Advancing to the later stages in science
The BioNTech financing is one example among dozens that show how venture debt from a public bank is important in helping companies in the infectious disease sector get to the later stages of development, says Cristina Niculescu, a healthcare expert at the European Investment Bank. The private sector is reluctant to invest in this part of the economy, because companies are often startups or have little track record and the eventual success of any innovation is hard to predict.
“BioNTech is really exciting,” Niculescu says, “because it’s a European biotech company with great science that is now one of the vaccine frontrunners, and it’s a company that we already supported in the past.”
BioNTech also has a good story to tell about immigration and gender equality. A large percentage of the staff at the company are women. The parents of Türeci and of Şahin moved to Germany from Turkey in the late 1960s. “Immigrants are making big contributions here in Germany and across Europe,” says Türeci, who is the company’s chief medical officer. “It would be hard to do the research we’re doing without immigration.”
Over the past two decades, the couple have built a reputation as workaholics devoted to scientific research. On their wedding day in 2002, they started the morning by putting on lab coats and working a few hours in the office. They also have a laid-back style that encourages devotion from their nearly 1 500 employees. Türeci and Şahin, who is BioNTech’s chief executive officer, don’t own a car, and Şahin is known for riding his bike to work and entering meetings wearing jeans and holding a bicycle helmet.
The road to the COVID-19 vaccine
The husband and wife team co-founded BioNTech in 2008 to develop treatments for cancer. They wanted to run their own company to develop new therapies and innovations faster.

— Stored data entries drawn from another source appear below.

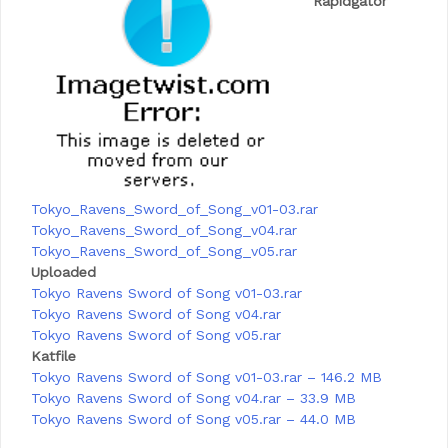
Rapidgator
Tokyo_Ravens_Sword_of_Song_v01-03.rar
Tokyo_Ravens_Sword_of_Song_v04.rar
Tokyo_Ravens_Sword_of_Song_v05.rar
Uploaded
Tokyo Ravens Sword of Song v01-03.rar
Tokyo Ravens Sword of Song v04.rar
Tokyo Ravens Sword of Song v05.rar
Katfile
Tokyo Ravens Sword of Song v01-03.rar – 146.2 MB
Tokyo Ravens Sword of Song v04.rar – 33.9 MB
Tokyo Ravens Sword of Song v05.rar – 44.0 MB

Over the last decade, their company’s success has made the couple role models for scientists who also want to be entrepreneurs. BioNTech shifted its research to the COVID-19 vaccine in January. It called its COVID-19 project Lightspeed and told its hundreds of scientists that this would be a tough year.
Many employees cancelled ski holidays and the company started running day and night shifts, as well as staying open on weekends, to speed up a project that normally takes many years to complete. BioNTech is working with the pharmaceutical company Pfizer to expand its expertise for drug trials and the vaccine’s distribution.

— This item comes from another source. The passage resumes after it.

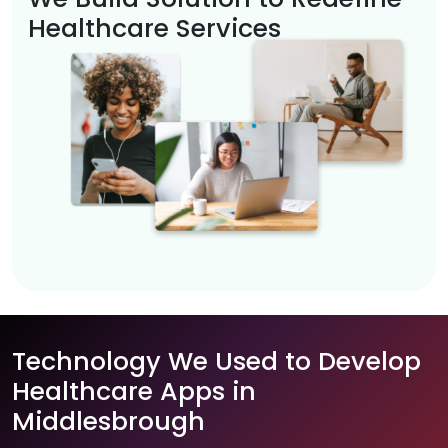
Healthcare Services
Technology We Used to Develop
Healthcare Apps in
Middlesbrough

BioNTech’s vaccine is different from conventional ones made for influenza or measles, which use an inactive or weakened form of the virus as a treatment. BioNTech, and several other companies, are using a technology that takes a small, non-infectious piece of genetic information called messenger RNA and injects it into muscles. This makes the body’s cells produce a protein resembling the spikes on the new coronavirus. This new protein prompts the immune system to make antibodies that prevent the disease. BioNTech’s proposed treatment requires two shots to be effective.
The successful early analysis of BioNTech’s trials puts the company’s vaccine safety and efficacy on par with other highly effective vaccines for diseases such as measles. But Türeci recognises there’s a lot of hard work ahead before she and her husband will have time for another cup of tea.
“Now we have to see how long the immunity lasts,” Türeci says. “We have ticked the first box, but there are more boxes we still have to tick.”